Zooplankton feeds on bacteria, but will not touch fecal ones

Zooplankton are very small aquatic animals that feed on bacteria and algae. It includes protozoa, rotifers, crustaceans, tunicates and insect larvae. For example, the fry of most freshwater fish species feed on zooplankton.

A 2017 water quality inventory study in the United States found that water in more than 50 percent of rivers, bays and estuaries (funnel-shaped estuaries) could not be used for recreational purposes, for example, in many cases due to contamination with fecal bacteria. “When sewage is released into clean bodies of water and people are exposed to it, it can lead to illness,” said Dr. Lauren Kennedy, an assistant professor of civil engineering at the University of Texas at El Paso. – Our research aims to understand what factors can prevent pathogens from infecting humans. In other words, how long will it take for the water to become safe for recreational use again without any outside intervention, she added.

As Kennedy explained, water from sewage and septic tanks can accidentally enter freshwater bodies due to accidents, inadequate water treatment or corroded infrastructure.

Therefore, scientists from the University of Texas at El Paso (UTEP) and Stanford University hypothesized that zooplankton would consume or neutralize fecal microorganisms found in the water. To their surprise, they found that zooplankton – both those found in fresh and salt water – did not clean up water contaminated with fecal microorganisms.

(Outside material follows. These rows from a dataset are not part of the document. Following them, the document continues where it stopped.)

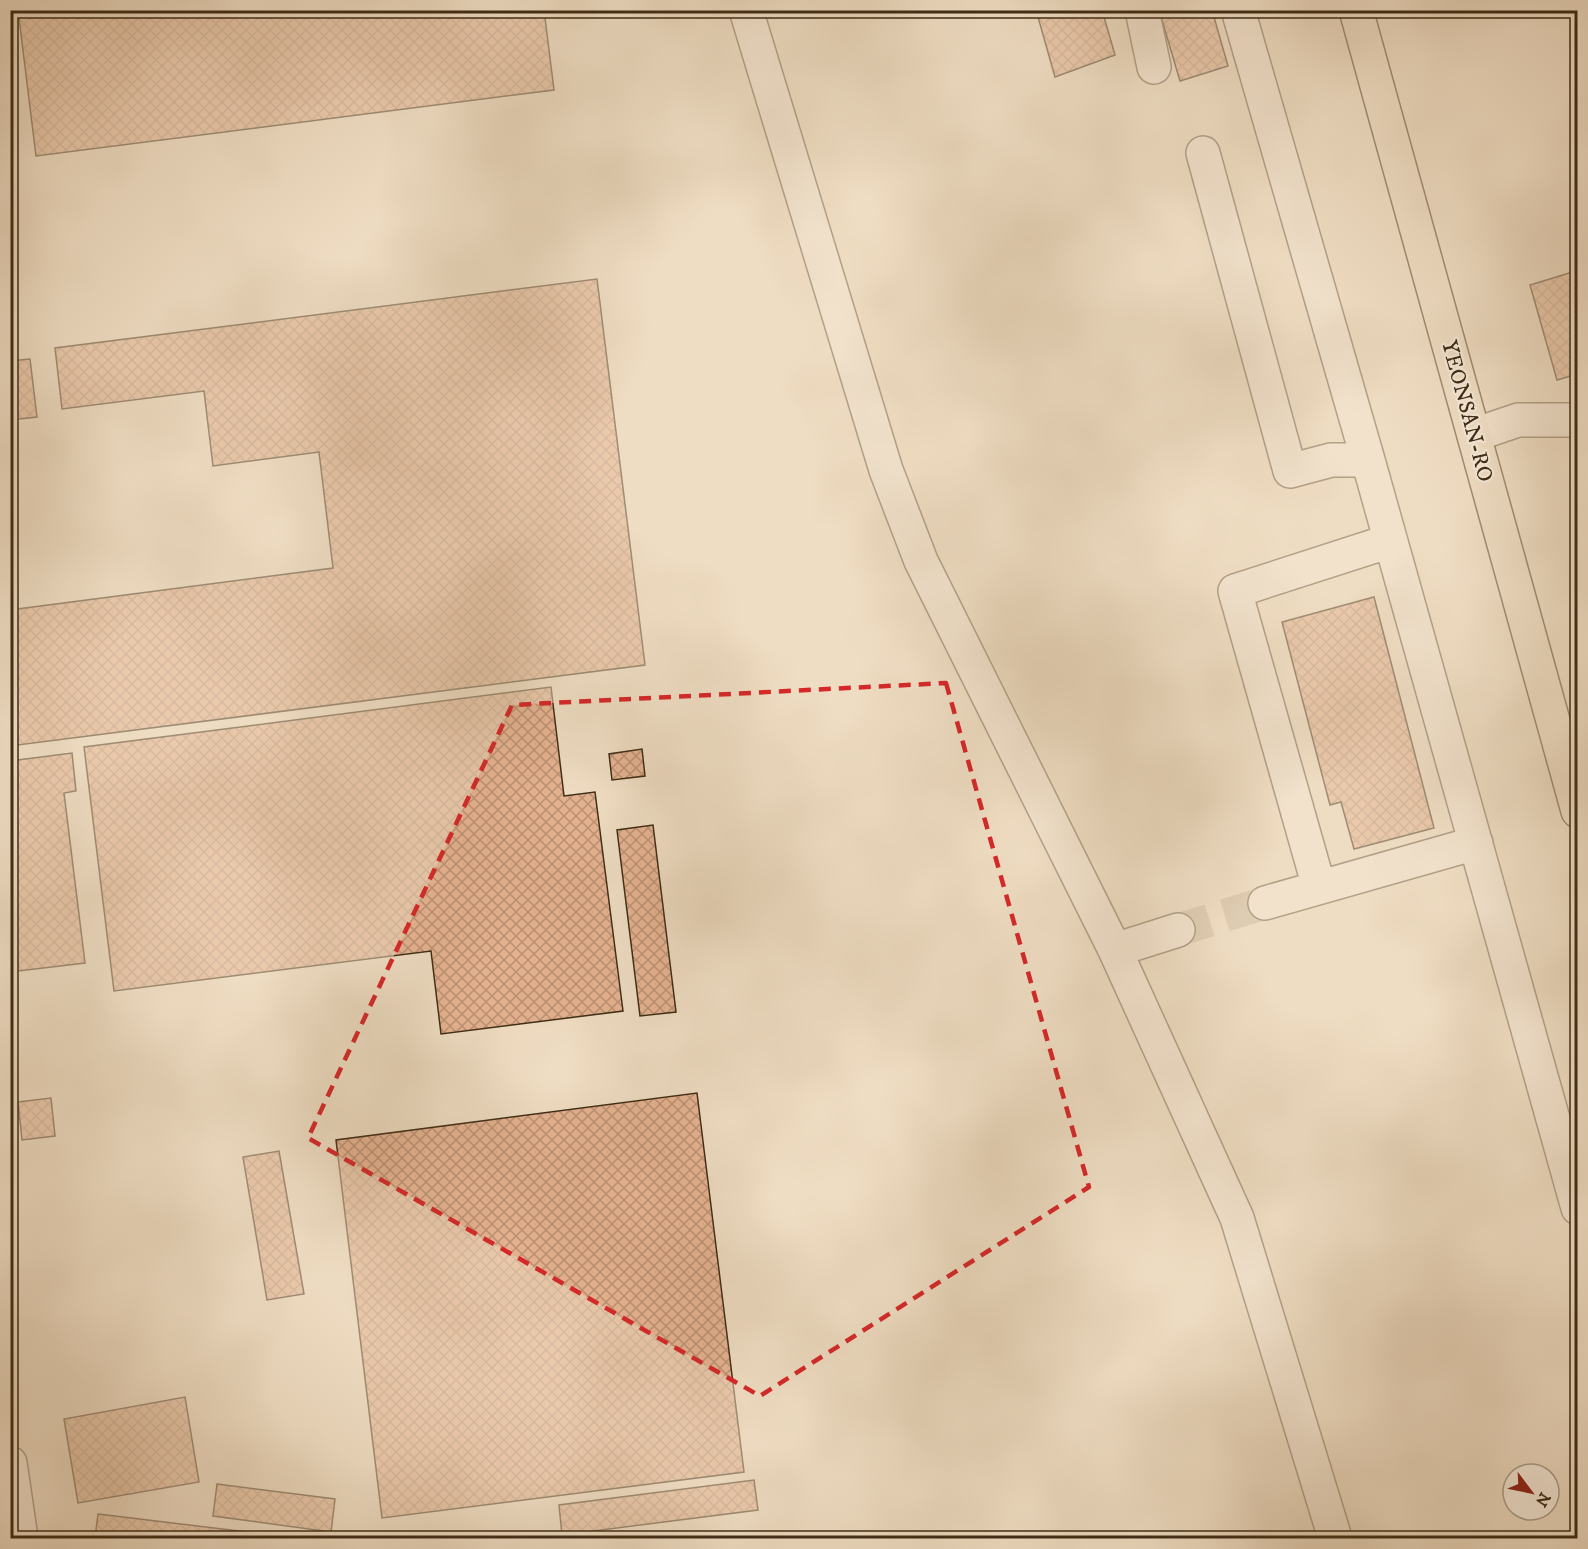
<svg xmlns="http://www.w3.org/2000/svg" width="1588" height="1549" viewBox="0 0 1588 1549" font-family="'IM FELL DW Pica',serif">
  <style>
    .building { fill: url(#building-cross-hatch); stroke: #3e2d16; stroke-width: 1.5 }
    .lines { fill: none; stroke-linecap: round; stroke-linejoin: round }
    .minor-tunnel { stroke: #ccbaa0; stroke-width: 33; stroke-dasharray: 33 16; stroke-linecap: butt }
    .minor-casing { stroke: #6a5941; stroke-width: 36 }
    .major-casing { stroke: #3e2d16; stroke-width: 36 }
    .minor { stroke: #f5e9d8; stroke-width: 33 }
    .major { stroke: #efddc3; stroke-width: 33 }
    .marked { fill: none; stroke: #d62828; stroke-width: 4.5; stroke-dasharray: 12 8; stroke-linejoin: round }
    .labels { text-anchor: middle; dominant-baseline: central; stroke-width: 4.5; stroke-linejoin: round; paint-order: stroke }
    .street-label { font-size: 22px; fill: #3e2d16; stroke: #f5e9d8 }
  </style>
  <defs>
    <pattern id="building-cross-hatch" width="8" height="8" patternUnits="userSpaceOnUse" patternTransform="scale(1.5)"><rect width="8" height="8" fill="#e6b391"/><path d="M0 0l8 8M0 8l8-8" fill="none" stroke="#bc9275"/></pattern>
  </defs>
  <rect width="100%" height="100%" fill="#efddc3"/>
  <filter id="stains"><feTurbulence type="fractalNoise" baseFrequency=".00333" numOctaves="4"/><feColorMatrix values="0 0 0 0 .2 0 0 0 0 .09 0 0 0 0 .02 0 0 0 .5 -.17"/></filter>
  <radialGradient id="worn" r=".72"><stop offset=".6" stop-color="#630" stop-opacity="0"/><stop offset="1" stop-color="#630" stop-opacity=".3"/></radialGradient>
  <path class="building" d="M18,10H544L554,90L36,156Z
    M1036,10H1102L1115,55L1055,77Z
    M1159,10H1212L1228,66L1180,81Z
    M1576,271L1578,278V374L1557,380L1530,285Z
    M597,279L645,665L10,746V610L333,568L319,452L213,466L204,391L62,409L55,348Z
    M30,359L37,417L10,420V361Z
    M1374,597L1434,828L1354,849L1341,802L1330,805L1282,622Z
    M551,687L564,796L595,792L623,1011L441,1034L431,951L114,991L84,747Z
    M642,749L645,776L612,780L609,754Z
    M72,753L76,791L64,793L85,963L10,972V761Z
    M653,825L676,1012L640,1016L617,830Z
    M697,1093L744,1472L382,1518L336,1140Z
    M51,1098L55,1136L22,1140L18,1102Z
    M279,1151L304,1294L267,1300L243,1157Z
    M185,1397L199,1482L78,1503L64,1419Z
    M754,1480L758,1510L562,1535L559,1505Z
    M217,1484L335,1499L331,1532L213,1516Z
    M98,1514L297,1538H95Z"/>
  <g class="lines">
    <path class="minor-tunnel" d="M1178,930L1265,903"/>
    <g class="minor-casing">
      <path id="minor" d="M746,10L886,470L921,561L1115,950L1237,1218L1335,1538
        M1142,10L1154,67
        M1238,10L1368,460L1578,1208
        M1203,153L1290,471L1331,460H1368
        M1474,435L1518,420H1578
        M1319,887L1235,591L1390,541
        M1265,903L1476,843
        M1115,950L1178,930
        M10,1463L21,1538"/>
    </g>
    <g class="major-casing">
      <path id="major" d="M1356,10L1578,811"/>
    </g>
    <use href="#minor" class="minor"/>
    <use href="#major" class="major"/>
  </g>
  <path d="M0 0H1588V1549H0ZM946,683L1089,1187L760,1396L308,1138L512,705Z" fill="#efddc3" fill-opacity=".55" fill-rule="evenodd"/>
  <path class="marked" d="M946,683L1089,1187L760,1396L308,1138L512,705Z"/>
  <g class="labels">
    <g class="street-label">
      <text transform="translate(1467 411) rotate(75)">YEONSAN-RO</text>
    </g>
  </g>
  <rect width="1588" height="1549" fill="none" stroke="#efddc3" stroke-width="36"/>
  <rect x="12" y="12" width="1564" height="1525" fill="none" stroke="#3e2d16" stroke-width="3"/>
  <rect x="18" y="18" width="1552" height="1513" fill="none" stroke="#3e2d16" stroke-width="1.5"/>
  <g transform="translate(1531 1492) rotate(122)"><circle r="28" fill="#f5e9d8" stroke="#ac9e8a" stroke-width="1.5"/>
  <path d="M0-4.5L10 22L0 15L-10 22Z" fill="#8f2418"/>
  <text y="-9" font-size="16" font-weight="bold" text-anchor="middle" fill="#3e2d16">N</text>
  </g>
  <rect width="100%" height="100%" filter="url(#stains)"/>
  <rect width="100%" height="100%" fill="url(#worn)"/>
</svg>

An article on this topic was published in early October in the “mSphere” magazine. What did the research look like? Scientists added viruses (MS2 bacteriophages) and E. coli bacteria to freshwater and saltwater samples collected from the San Francisco Bay Area in California. MS2 and E. coli are considered scientifically useful indicators of water pollution because they occur in high concentrations in wastewater and their presence often indicates fecal contamination of the environment. As it turned out, zooplankton had no significant effect on the inactivation of pathogens, while in the presence of salt they were inactivated faster than in fresh water. This included, for example, ocean water taken from San Pedro Beach. According to the authors, the study results are an important step forward in understanding the limitations of zooplankton as natural “purifiers” of contaminated water. The next phases of research will focus on the impact of salinity on the survival of pathogens in contaminated waters.